I spent the day travelling around collecting bits and pieces for up-coming tasks. I started at Beechcroft to sort out a few emails and collect the truck, then I was off the Blashford Lakes. At Blashford I had a quick look over Ibsley Water and saw the 4 black-necked grebe and ten or so goosander from the Tern Hide. I had gone there to collect some floats for a raft we want to build at Farlington. As some will know we built rafts for common tern at Blashford some years ago and they were very successful, I want to try a raft for little tern at Farlington. The trouble is that whereas rafts for common tern are known to be quiet successful at lots of sites I don’t think anyone has succeeded in getting little tern to nest on rafts, but that is not going to stop us from trying.
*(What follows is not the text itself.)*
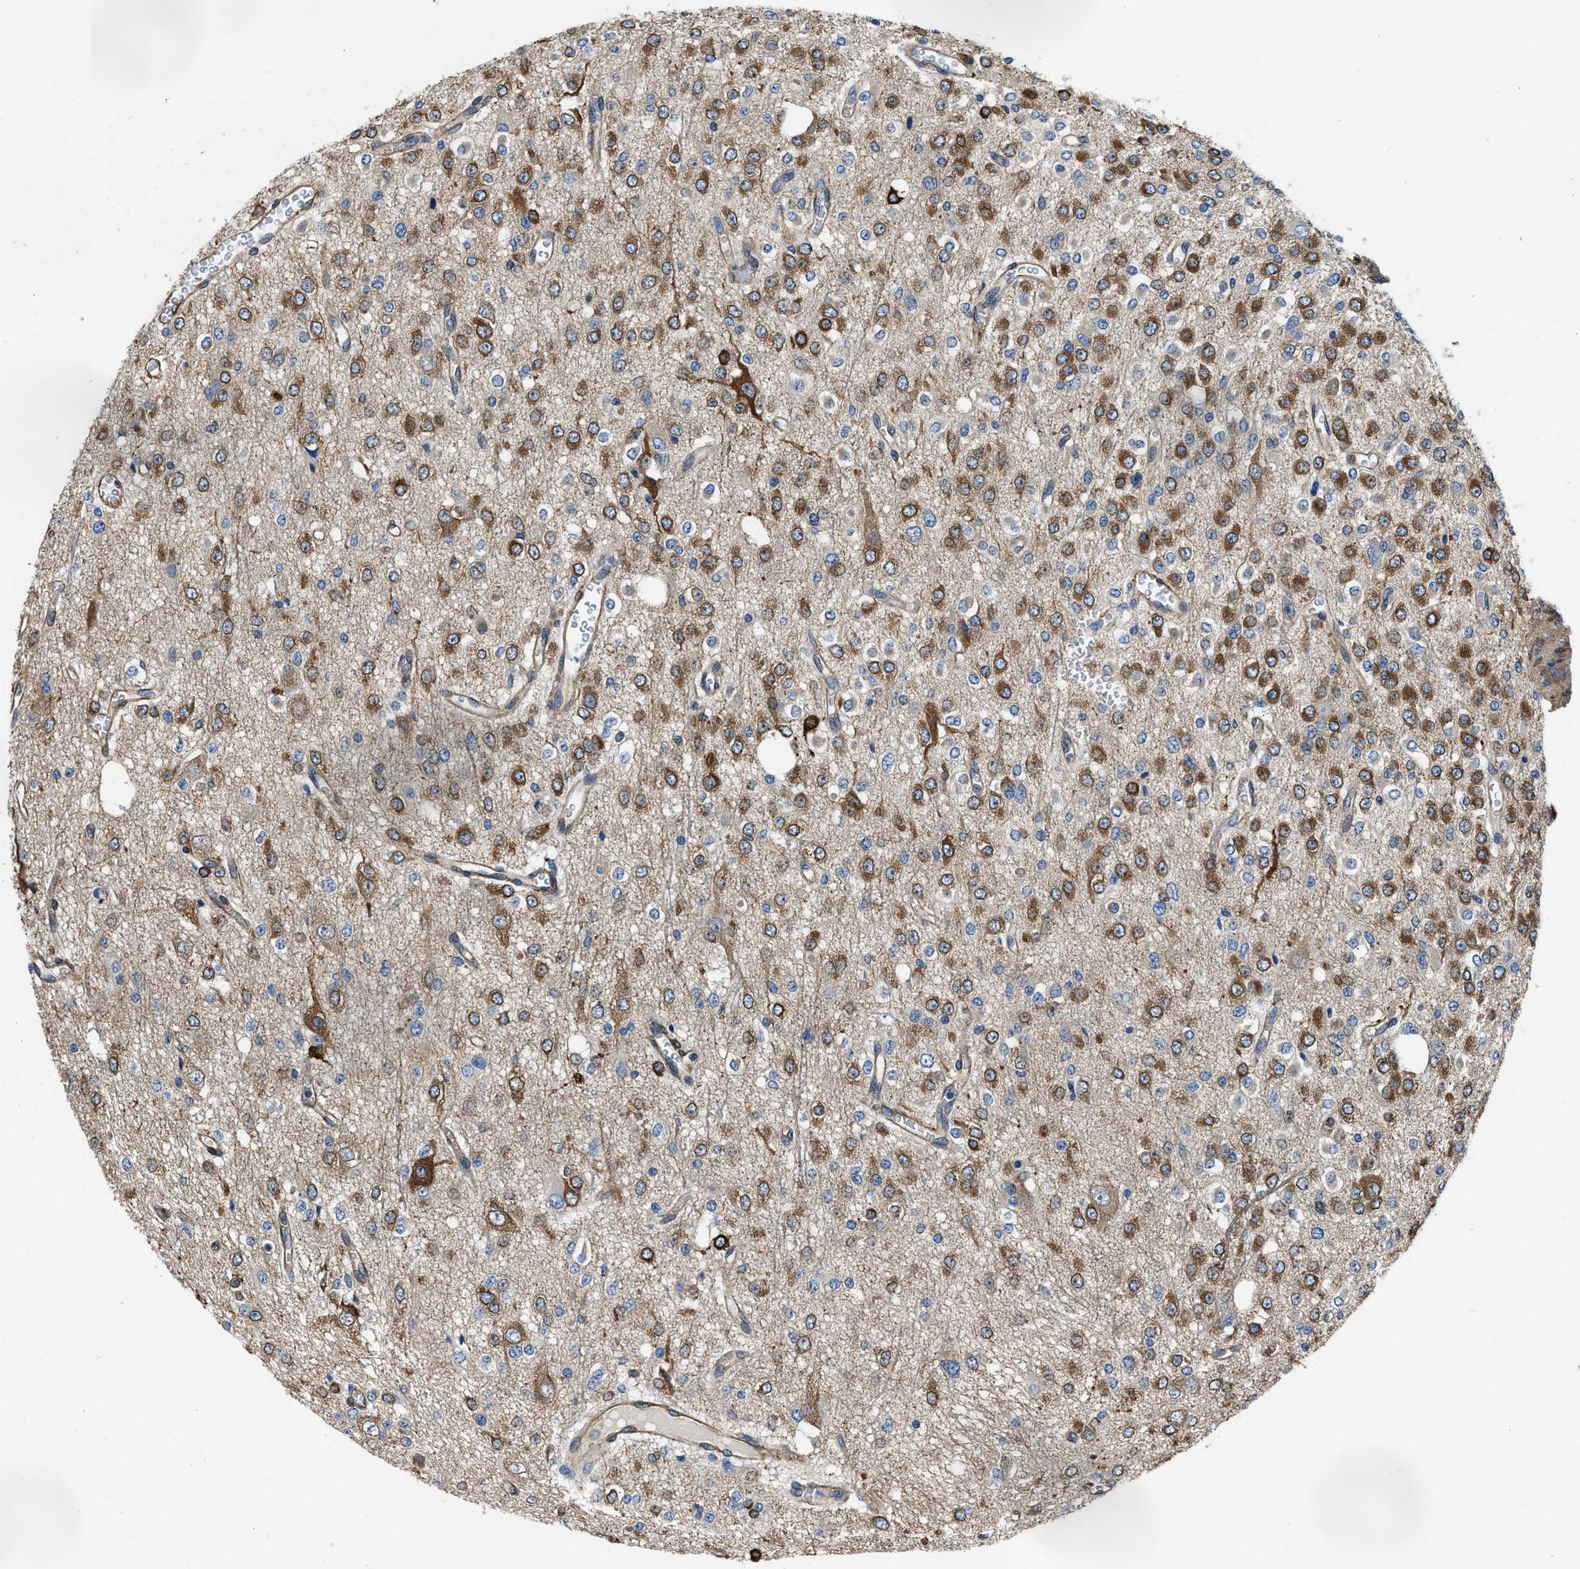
{"staining": {"intensity": "strong", "quantity": ">75%", "location": "cytoplasmic/membranous"}, "tissue": "glioma", "cell_type": "Tumor cells", "image_type": "cancer", "snomed": [{"axis": "morphology", "description": "Glioma, malignant, Low grade"}, {"axis": "topography", "description": "Brain"}], "caption": "There is high levels of strong cytoplasmic/membranous staining in tumor cells of glioma, as demonstrated by immunohistochemical staining (brown color).", "gene": "ARL6IP5", "patient": {"sex": "male", "age": 38}}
Before I left I had a quick look at Ivy Lake and saw my first sand martin of the year, I really must count up where the yearlist is up to. Then it was off to buy some materials and drop off a couple of things at Swanwick Lakes before heading on to Farlington Marshes.
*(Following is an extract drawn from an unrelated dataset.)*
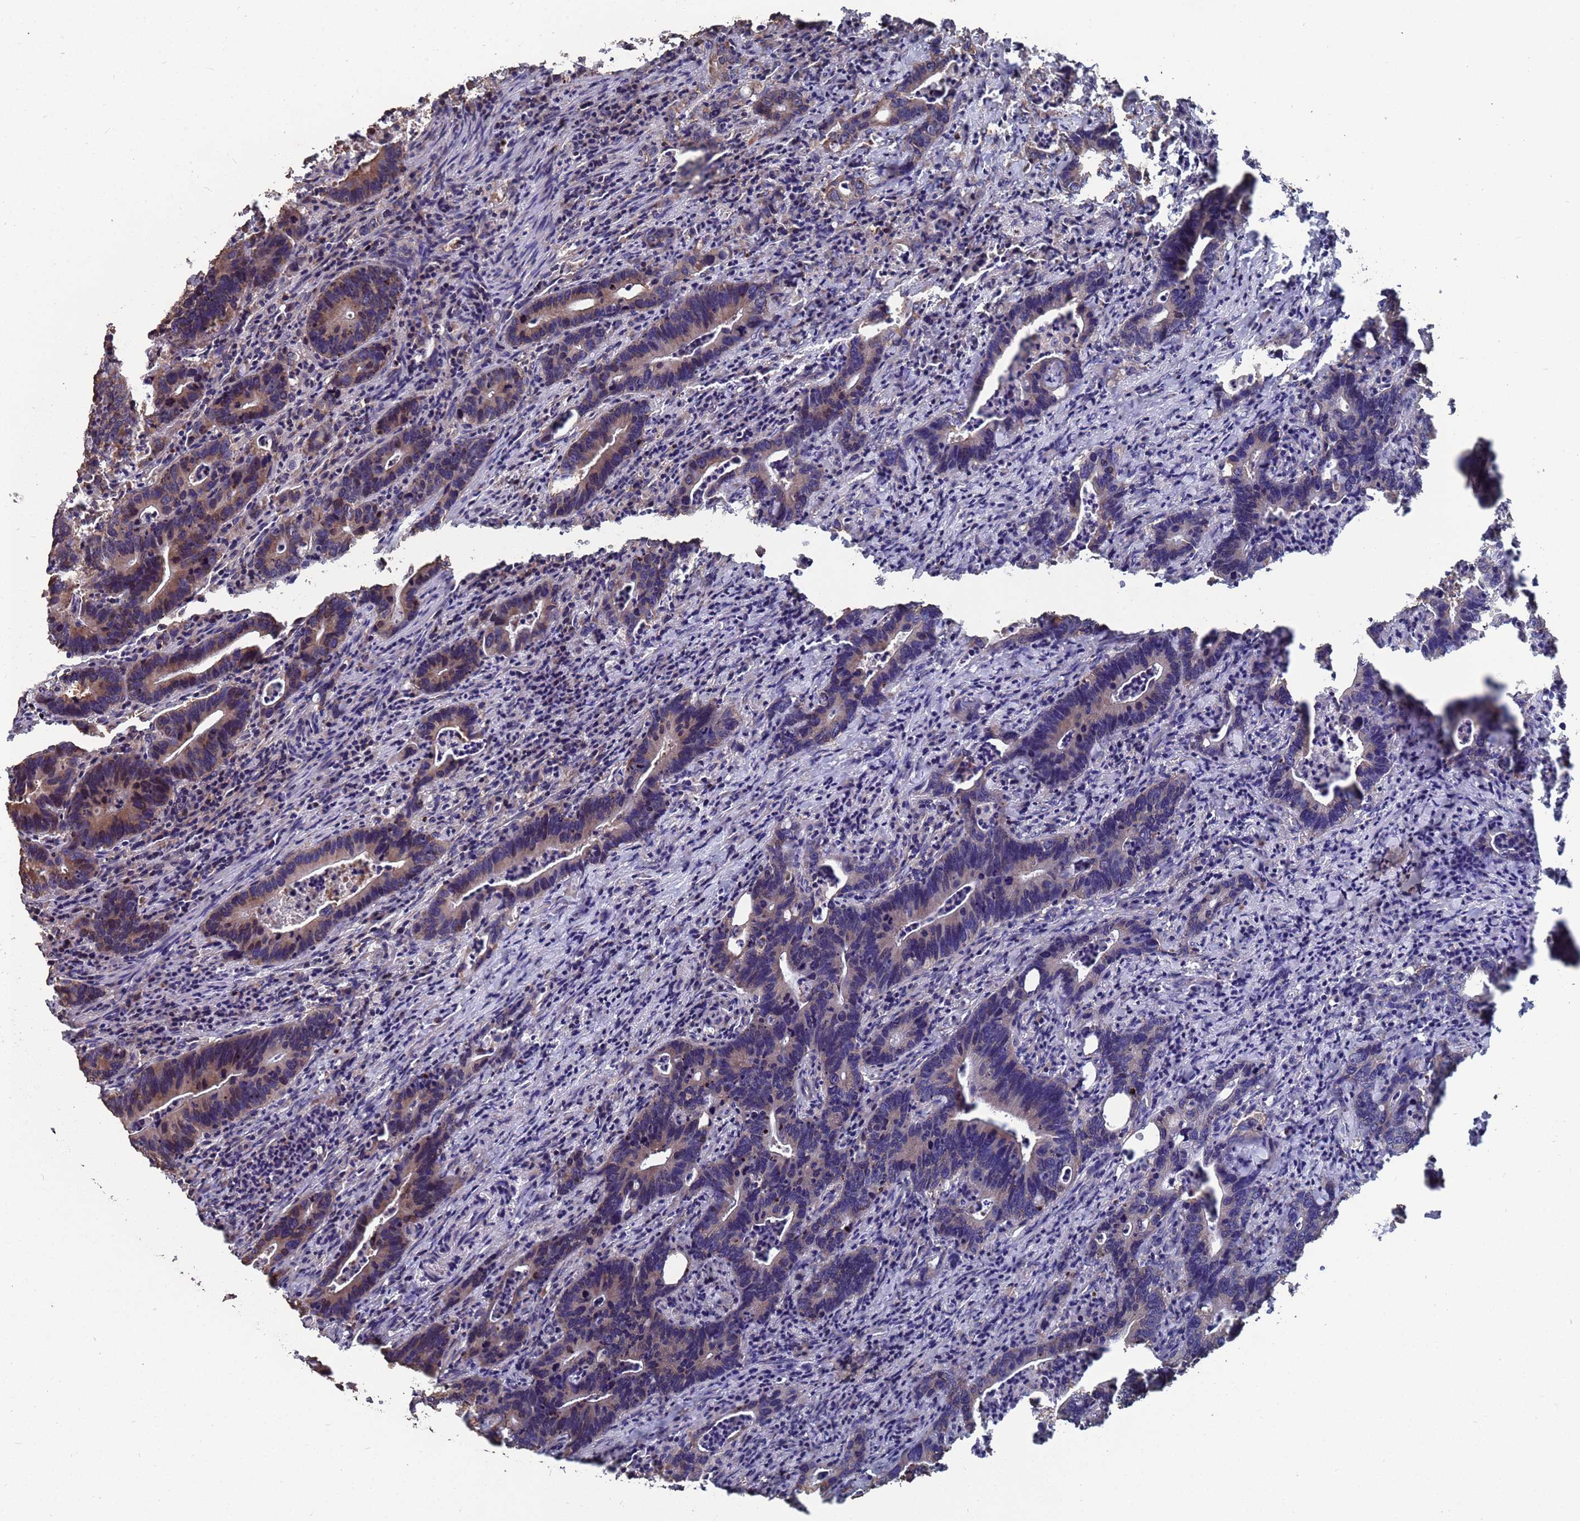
{"staining": {"intensity": "weak", "quantity": "25%-75%", "location": "cytoplasmic/membranous"}, "tissue": "colorectal cancer", "cell_type": "Tumor cells", "image_type": "cancer", "snomed": [{"axis": "morphology", "description": "Adenocarcinoma, NOS"}, {"axis": "topography", "description": "Colon"}], "caption": "An immunohistochemistry (IHC) image of tumor tissue is shown. Protein staining in brown labels weak cytoplasmic/membranous positivity in colorectal cancer within tumor cells.", "gene": "CFAP119", "patient": {"sex": "female", "age": 75}}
At Farlington it was as cold as ever, with a bitter wind, needless to say the brent geese are all still with us and the overall feel is still very wintery. Despite this the first cattle are due to come onto the Marsh on Friday, of course we need to have grazing to maintain the grassland in good condition. In fact without grazing it would quiet quickly scrub over with brambles and thorn bushes. The cattle graze the spring and summer growth so that the grass is the right length for grazing brent geese and the geese make it even shorter and so just right for nesting lapwing.
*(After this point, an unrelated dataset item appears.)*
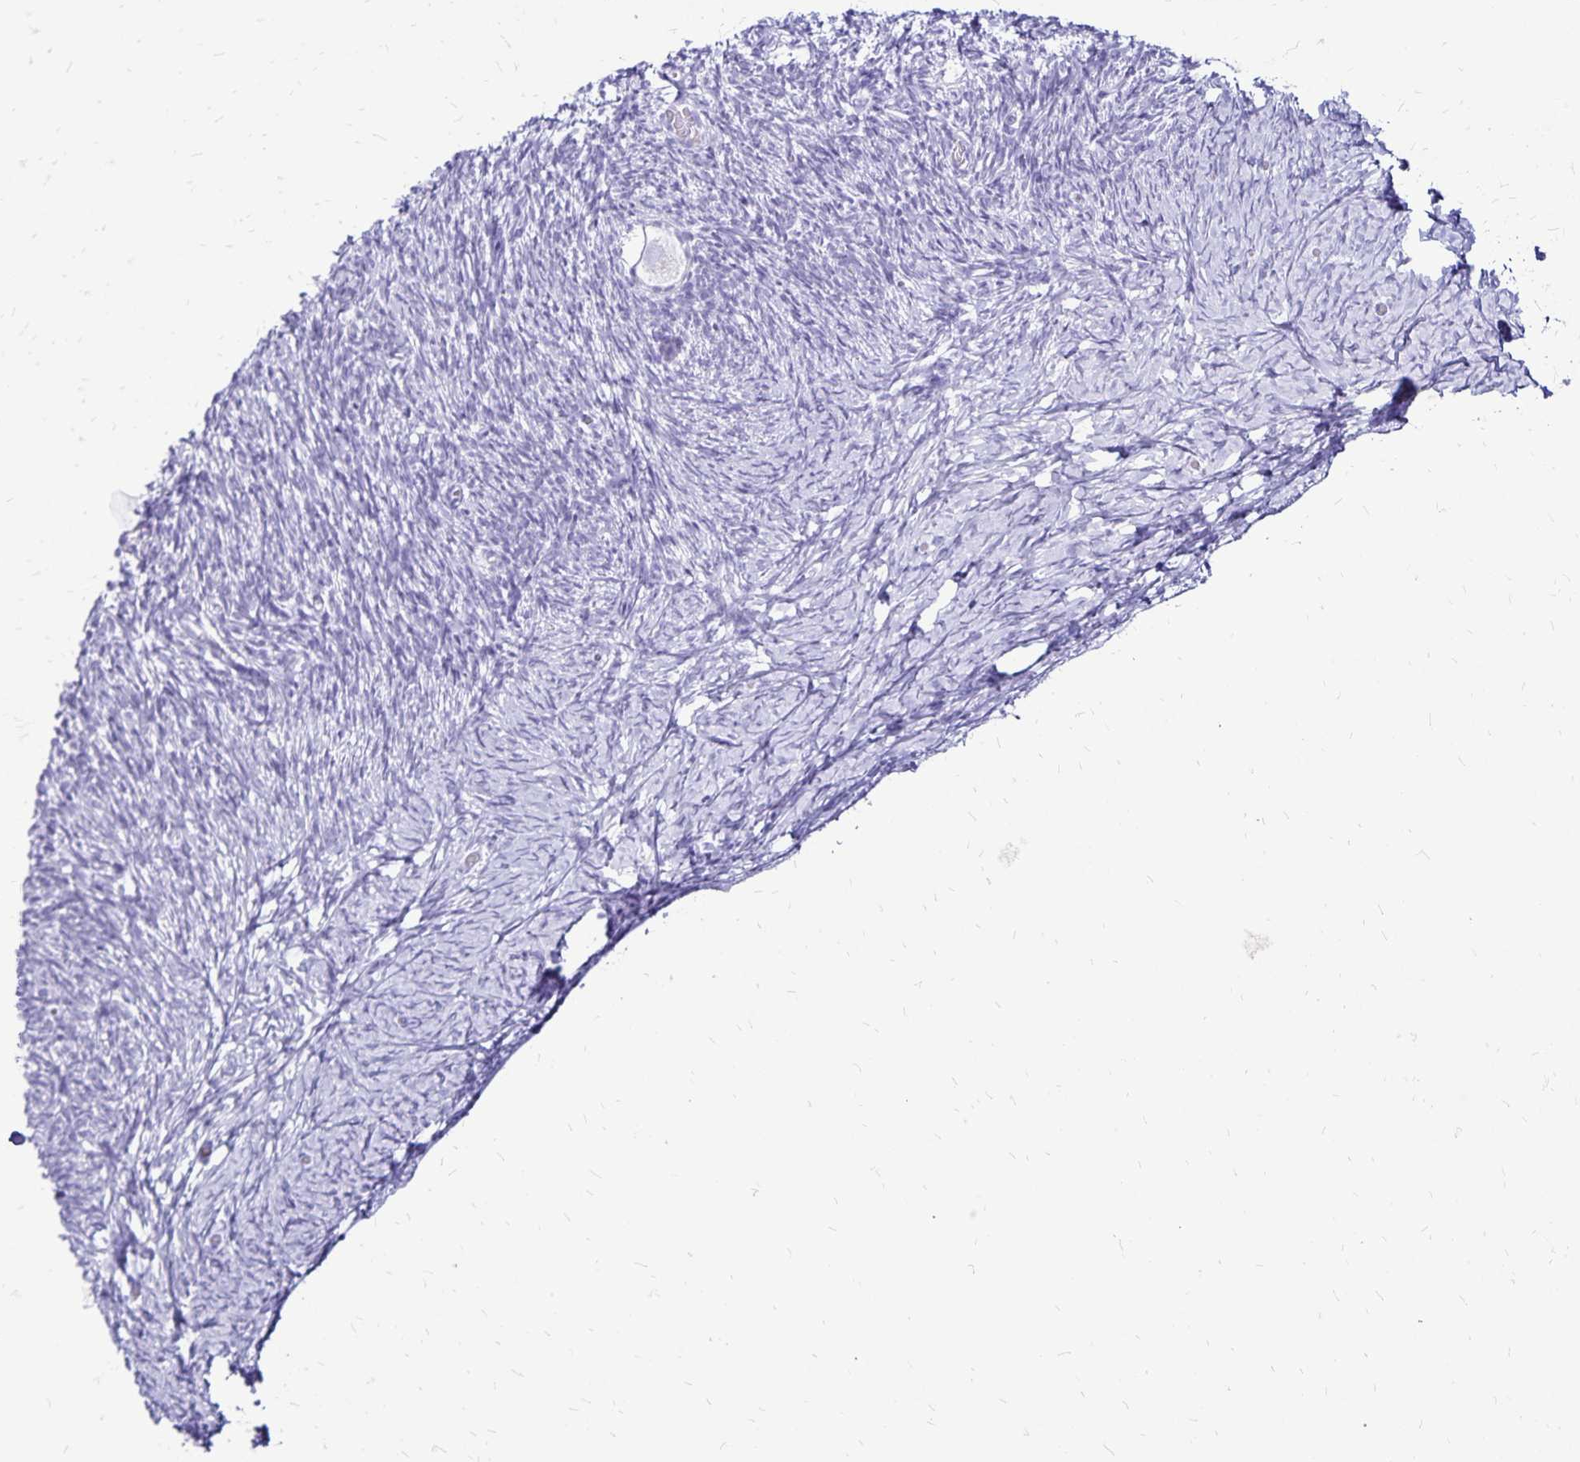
{"staining": {"intensity": "negative", "quantity": "none", "location": "none"}, "tissue": "ovary", "cell_type": "Follicle cells", "image_type": "normal", "snomed": [{"axis": "morphology", "description": "Normal tissue, NOS"}, {"axis": "topography", "description": "Ovary"}], "caption": "Follicle cells show no significant protein staining in benign ovary.", "gene": "LIN28B", "patient": {"sex": "female", "age": 39}}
The Hayfield had well over 2000 brent geese in it when I left, as well as the red-breasted goose. I suspect they will go at the end of the week when we are promised a change in the weather, they have already been here a month longer than usual. They are probably not in such good shape as usual for making the first leg of their journey as the grass has not been growing. Let’s hope they have a better time at their stop over areas in Holland and Germany, they need to be in top form before they head up to Siberia in six or so weeks time.